● **EXERCISE DESCRIPTION**
Please rewrite the text of each item below, replacing "POSTED" with "PUBLISHED" and keeping everything else the same. Leave the pictures out of your answer.
MATERIAL SUPPLIED Start Marker
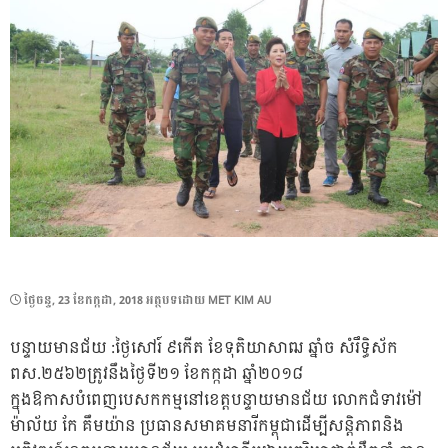
POSTED
ថ្ងៃ​ចន្ទ, 23 ខែ​កក្កដា, 2018
អត្ថបទដោយ
MET KIM AU
ON
បន្ទាយមានជ័យ​ :ថ្ងៃ​សៅរ៍​ ៩កើត ខែទុតិយាសាឍ ឆ្នាំច សំរឹទ្ធិស័ក
ពស.២៥៦២ត្រូវនឹងថ្ងៃទី២១ ខែកក្កដា ឆ្នាំ២០១៨
ក្នុងឱកាសបំពេញបេសកកម្មនៅខេត្តបន្ទាយមានជ័យ​ លោកជំទាវម៉ៅ
ម៉ាល័យ កែ​ គឹមយ៉ាន ប្រធានសមាគម​នារី​កម្ពុជាដើម្បីសន្តិភាពនិង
MATERIAL SUPPLIED End Marker
● **RESPONSE FOR THIS EXERCISE**
PUBLISHED
ថ្ងៃ​ចន្ទ, 23 ខែ​កក្កដា, 2018
អត្ថបទដោយ
MET KIM AU
ON
បន្ទាយមានជ័យ​ :ថ្ងៃ​សៅរ៍​ ៩កើត ខែទុតិយាសាឍ ឆ្នាំច សំរឹទ្ធិស័ក
ពស.២៥៦២ត្រូវនឹងថ្ងៃទី២១ ខែកក្កដា ឆ្នាំ២០១៨
ក្នុងឱកាសបំពេញបេសកកម្មនៅខេត្តបន្ទាយមានជ័យ​ លោកជំទាវម៉ៅ
ម៉ាល័យ កែ​ គឹមយ៉ាន ប្រធានសមាគម​នារី​កម្ពុជាដើម្បីសន្តិភាពនិង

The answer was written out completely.